In the months leading up to Election Day, Ron Kim and Julie Cuneo have been doing a lot of walking throughout Saratoga Springs.
"Saratoga, square footage-wise, is a large city, so we have different distinct neighborhoods," Kim said.
Kim and Cuneo are co-chairs of CommonSenseSaratoga, a group that is backing a proposal on the November ballot to change the city’s form of government and institute a system of six wards that would each be represented by a single member on the city council.
What You Need To Know
- The proposed charter change on the November ballot would institute a ward system for the first time in Saratoga's history
- Three years ago, a proposal to implement a new form of government in the city failed by just 10 votes
- Critics of the charter proposal believe Saratoga's rare commissioner form of government has worked well for the city
"You don’t have somebody to go to who is your local representative that is going to make sure that city services are delivered to that neighborhood. That’s why this is so important," said Kim, who served on the city council about a decade ago.
Geyser Crest on the city’s west side is a middle-class neighborhood that hasn’t had a resident serve on the council in years. James Boyd and his wife moved in about four years ago.
"Even just the small issues that neighbors talk about, I don’t think somebody that doesn’t live here would understand," Boyd said.
This latest effort marks the fourth time in 14 years Saratogians will vote on whether to do away with their long-standing commissioner form of government, in which the council is made up of a mayor and four commissioners who each oversee their own department. CommonSense believes that added responsibility unfairly limits the pool of interested candidates.
"This just discourages your average individual who’s interested in having a voice in their community," Cuneo said.
Richard Sellers and Dave Patterson are two longtime Saratogians who believe the ward system would be inferior to the commissioner form.

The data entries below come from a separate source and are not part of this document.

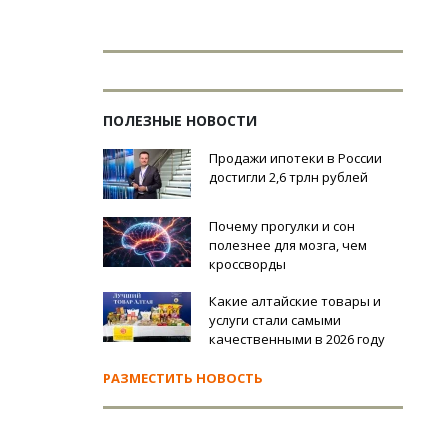
ПОЛЕЗНЫЕ НОВОСТИ
Продажи ипотеки в России
достигли 2,6 трлн рублей
Почему прогулки и сон
полезнее для мозга, чем
кроссворды
Какие алтайские товары и
услуги стали самыми
качественными в 2026 году
РАЗМЕСТИТЬ НОВОСТЬ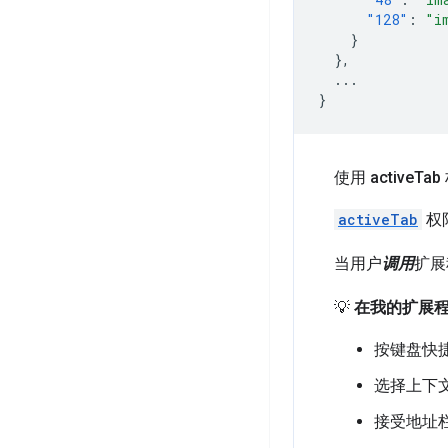
"128"
:
"i
}
},
...
}
使用 active
Ta
activeTab
权
当用户
调用
扩展
💡
在我的扩展程序
按键盘快
选择上下
接受地址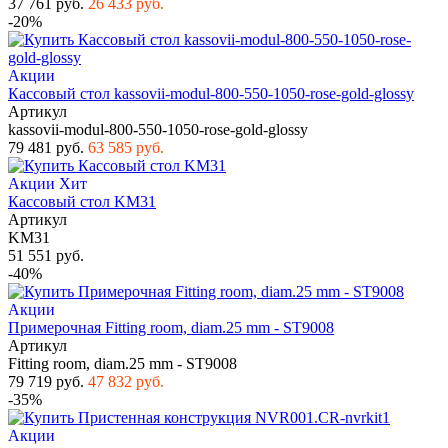
37 761 руб.
26 433 руб.
-20%
Акции
Кассовый стол kassovii-modul-800-550-1050-rose-gold-glossy
Артикул
kassovii-modul-800-550-1050-rose-gold-glossy
79 481 руб.
63 585 руб.
Акции
Хит
Кассовый стол KM31
Артикул
KM31
51 551 руб.
-40%
Акции
Примерочная Fitting room, diam.25 mm - ST9008
Артикул
Fitting room, diam.25 mm - ST9008
79 719 руб.
47 832 руб.
-35%
Акции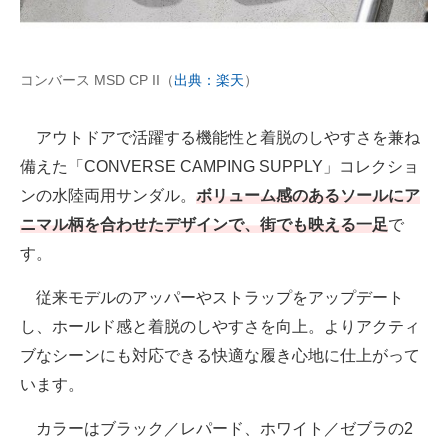
コンバース MSD CP II（
出典：楽天
）
アウトドアで活躍する機能性と着脱のしやすさを兼ね
備えた「CONVERSE CAMPING SUPPLY」コレクショ
ンの水陸両用サンダル。
ボリューム感のあるソールにア
ニマル柄を合わせたデザインで、街でも映える一足
で
す。
従来モデルのアッパーやストラップをアップデート
し、ホールド感と着脱のしやすさを向上。よりアクティ
ブなシーンにも対応できる快適な履き心地に仕上がって
います。
カラーはブラック／レパード、ホワイト／ゼブラの2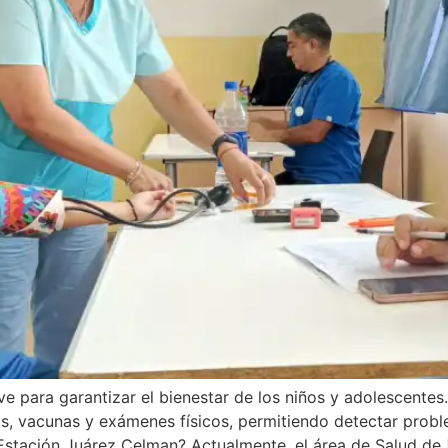
e para garantizar el bienestar de los niños y adolescentes.
s, vacunas y exámenes físicos, permitiendo detectar probl
Estación Juárez Celman? Actualmente, el área de Salud de 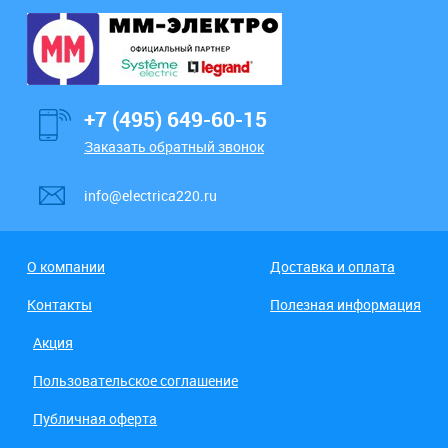
+7 (495) 649-60-15
Заказать обратный звонок
info@electrica220.ru
О компании
Доставка и оплата
Контакты
Полезная информация
Акция
Пользовательское соглашение
Публичная оферта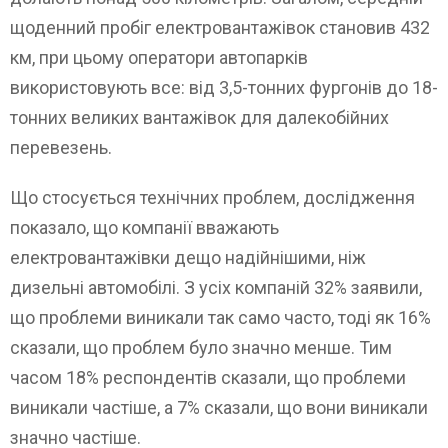
щоденний пробіг електровантажівок становив 432
км, при цьому оператори автопарків
використовують все: від 3,5-тонних фургонів до 18-
тонних великих вантажівок для далекобійних
перевезень.
Що стосується технічних проблем, дослідження
показало, що компанії вважають
електровантажівки дещо надійнішими, ніж
дизельні автомобілі. З усіх компаній 32% заявили,
що проблеми виникали так само часто, тоді як 16%
сказали, що проблем було значно менше. Тим
часом 18% респондентів сказали, що проблеми
виникали частіше, а 7% сказали, що вони виникали
значно частіше.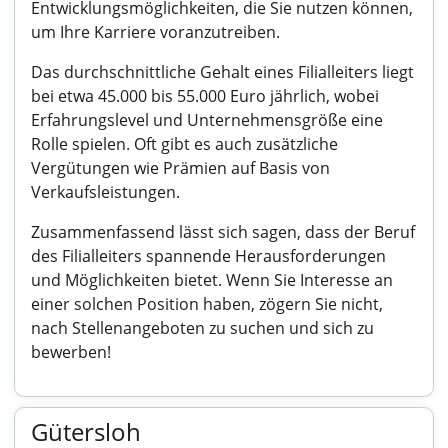
Entwicklungsmöglichkeiten, die Sie nutzen können,
um Ihre Karriere voranzutreiben.
Das durchschnittliche Gehalt eines Filialleiters liegt
bei etwa 45.000 bis 55.000 Euro jährlich, wobei
Erfahrungslevel und Unternehmensgröße eine
Rolle spielen. Oft gibt es auch zusätzliche
Vergütungen wie Prämien auf Basis von
Verkaufsleistungen.
Zusammenfassend lässt sich sagen, dass der Beruf
des Filialleiters spannende Herausforderungen
und Möglichkeiten bietet. Wenn Sie Interesse an
einer solchen Position haben, zögern Sie nicht,
nach Stellenangeboten zu suchen und sich zu
bewerben!
Gütersloh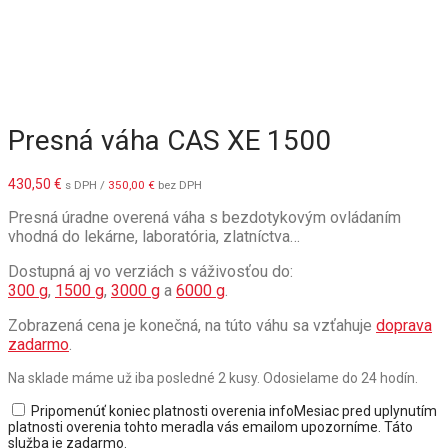
Presná váha CAS XE 1500
430,50
€
s DPH /
350,00
€
bez DPH
Presná úradne overená váha s bezdotykovým ovládaním
vhodná do lekárne, laboratória, zlatníctva…
Dostupná aj vo verziách s váživosťou do:
300 g
,
1500 g
,
3000 g
a
6000 g
.
Zobrazená cena je konečná, na túto váhu sa vzťahuje
doprava
zadarmo
.
Na sklade máme už iba posledné 2 kusy. Odosielame do 24 hodín.
Pripomenúť koniec platnosti overenia
info
Mesiac pred uplynutím
platnosti overenia tohto meradla vás emailom upozorníme. Táto
služba je zadarmo.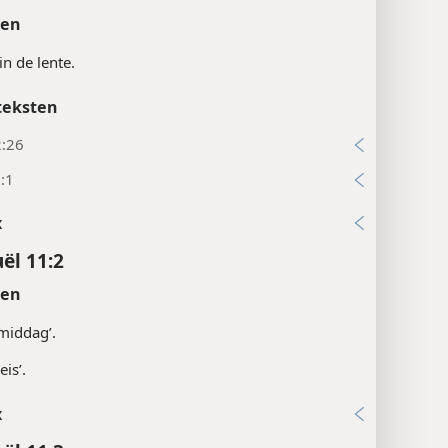
ten
in de lente.
teksten
2:26
:1
x
ël 11:2
ten
middag’.
eis’.
x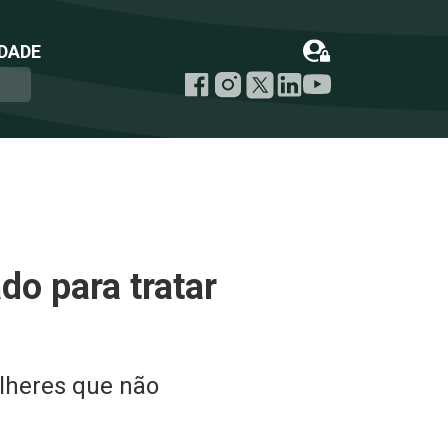
DADE
o para tratar
lheres que não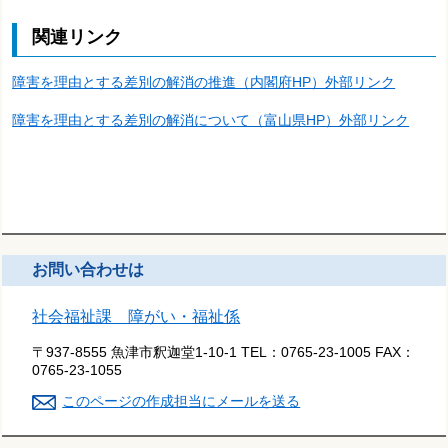
関連リンク
障害を理由とする差別の解消の推進（内閣府HP）外部リンク
障害を理由とする差別の解消について（富山県HP）外部リンク
お問い合わせは
社会福祉課 障がい・福祉係
〒937-8555 魚津市釈迦堂1-10-1
TEL：
0765-23-1005
FAX：
0765-23-1055
このページの作成担当にメールを送る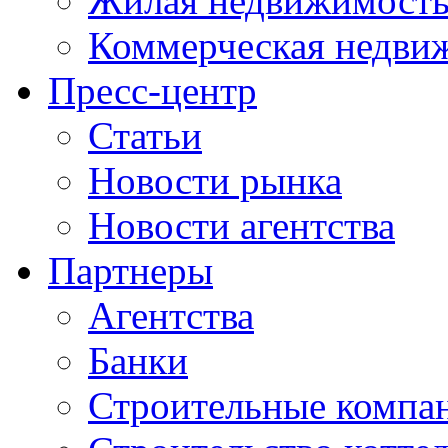
Жилая недвижимост
Коммерческая недви
Пресс-центр
Статьи
Новости рынка
Новости агентства
Партнеры
Агентства
Банки
Строительные компа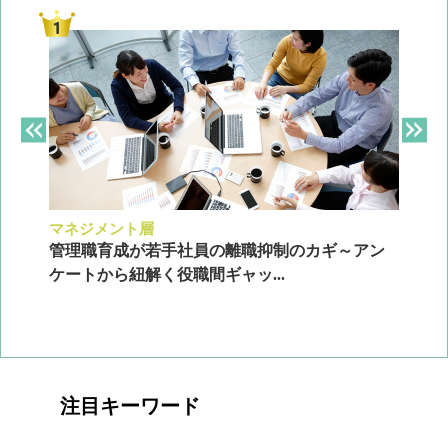
マネジメント層
採
ン
管理職育成が若手社員の離職抑制のカギ～アン
企
ケートから紐解く役職間ギャッ...
2
注目キーワード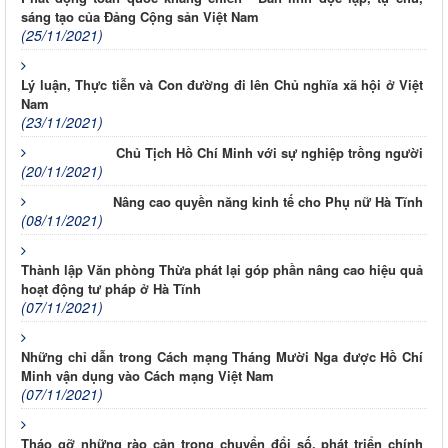
sáng tạo của Đảng Cộng sản Việt Nam
(25/11/2021)
Lý luận, Thực tiễn và Con đường đi lên Chủ nghĩa xã hội ở Việt
Nam
(23/11/2021)
Chủ Tịch Hồ Chí Minh với sự nghiệp trồng người
(20/11/2021)
Nâng cao quyền năng kinh tế cho Phụ nữ Hà Tĩnh
(08/11/2021)
Thành lập Văn phòng Thừa phát lại góp phần nâng cao hiệu quả
hoạt động tư pháp ở Hà Tĩnh
(07/11/2021)
Những chỉ dẫn trong Cách mạng Tháng Mười Nga được Hồ Chí
Minh vận dụng vào Cách mạng Việt Nam
(07/11/2021)
Tháo gỡ những rào cản trong chuyển đổi số, phát triển chính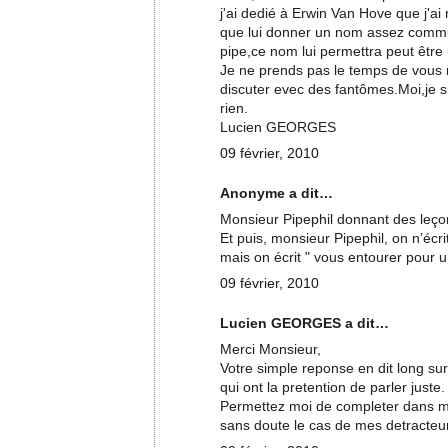
j'ai dedié à Erwin Van Hove que j'a
que lui donner un nom assez comm
pipe,ce nom lui permettra peut être u
Je ne prends pas le temps de vous 
discuter evec des fantômes.Moi,je si
rien.
Lucien GEORGES
09 février, 2010
Anonyme a dit…
Monsieur Pipephil donnant des leçons
Et puis, monsieur Pipephil, on n’écri
mais on écrit " vous entourer pour un
09 février, 2010
Lucien GEORGES a dit…
Merci Monsieur,
Votre simple reponse en dit long sur
qui ont la pretention de parler juste.
Permettez moi de completer dans mon
sans doute le cas de mes detracteu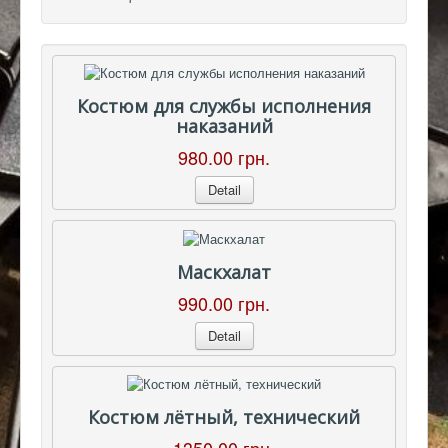
Костюм для службы исполнения
наказаний
980.00 грн.
Detail
Маскхалат
990.00 грн.
Detail
Костюм лётный, технический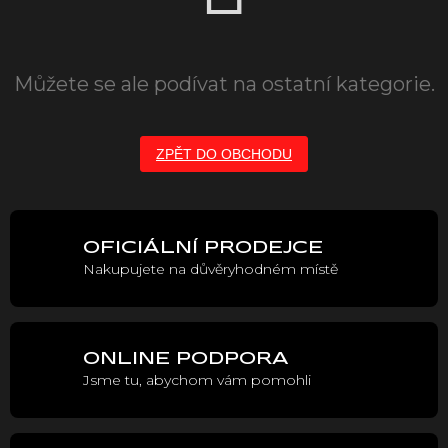
Můžete se ale podívat na ostatní kategorie.
ZPĚT DO OBCHODU
OFICIÁLNÍ PRODEJCE
Nakupujete na důvěryhodném místě
ONLINE PODPORA
Jsme tu, abychom vám pomohli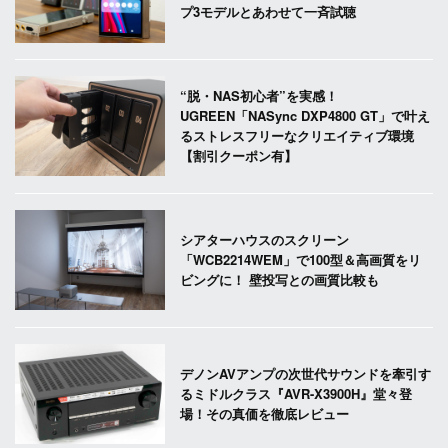
プ3モデルとあわせて一斉試聴
“脱・NAS初心者”を実感！
UGREEN「NASync DXP4800 GT」で叶え
るストレスフリーなクリエイティブ環境
【割引クーポン有】
シアターハウスのスクリーン
「WCB2214WEM」で100型＆高画質をリ
ビングに！ 壁投写との画質比較も
デノンAVアンプの次世代サウンドを牽引す
るミドルクラス『AVR-X3900H』堂々登
場！その真価を徹底レビュー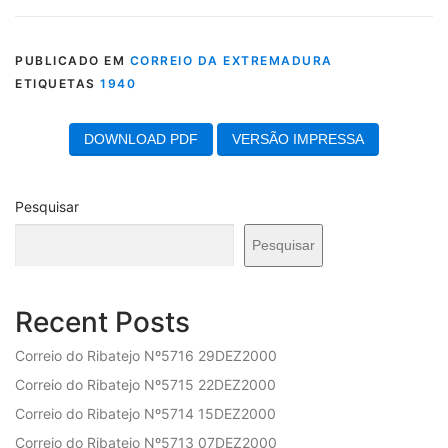
PUBLICADO EM
CORREIO DA EXTREMADURA
ETIQUETAS
1940
DOWNLOAD PDF
VERSÃO IMPRESSA
Pesquisar
Pesquisar
Recent Posts
Correio do Ribatejo Nº5716 29DEZ2000
Correio do Ribatejo Nº5715 22DEZ2000
Correio do Ribatejo Nº5714 15DEZ2000
Correio do Ribatejo Nº5713 07DEZ2000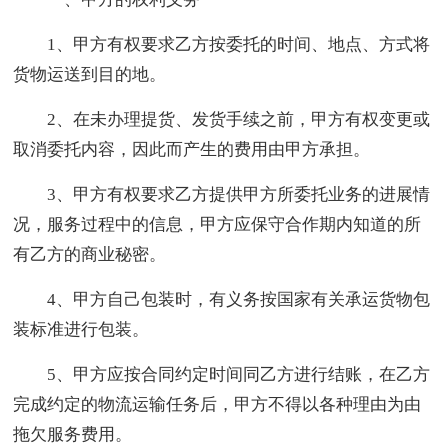
1、甲方有权要求乙方按委托的时间、地点、方式将
货物运送到目的地。
2、在未办理提货、发货手续之前，甲方有权变更或
取消委托内容，因此而产生的费用由甲方承担。
3、甲方有权要求乙方提供甲方所委托业务的进展情
况，服务过程中的信息，甲方应保守合作期内知道的所
有乙方的商业秘密。
4、甲方自己包装时，有义务按国家有关承运货物包
装标准进行包装。
5、甲方应按合同约定时间同乙方进行结账，在乙方
完成约定的物流运输任务后，甲方不得以各种理由为由
拖欠服务费用。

"It brings in very motivated people who really care about this city," said Sellers, a spokesperson for the group Saratoga Springs SUCCESS.
The commissioner style isn’t found in many other places, but Sellers and Patterson believe it’s been highly successful in the Spa City.
"Just think of these last three years. The city has really been doing great before the pandemic," Sellers said.
"There are 62 cities in New York State," said Patterson, who worked as a history and government teacher at Saratoga Springs High School for three decades. "Sixty-one of them would love to have the success that Saratoga is having, so I really think if it’s not broke, don’t fix it."
The new charter would also eliminate the commissioners and deputy commissioners, and bring in a city manager to oversee all of the city’s day-to-day operations.
"With a new form of government, I think what we’re really looking at is more accountability," Kim said.
"One person cannot do the work of nine people," Sellers said. "No super man or woman is able to manage all that."
Saratoga’s last charter change effort, in 2017, failed by a mere 10 votes. While the world is a much different place than it was three years ago, supporters and opponents say they’re both confident their side will prevail.
"This groundswell of people coming out, telling us they are against this year’s proposal, is far bigger than I’ve heard in previous elections," Sellers said.
"Every year, these margins of failure become smaller and smaller," Cuneo said. "We are pretty optimistic we will have this passed, and we will be able to move forward and meet the 21st century needs with a government that is up to the task."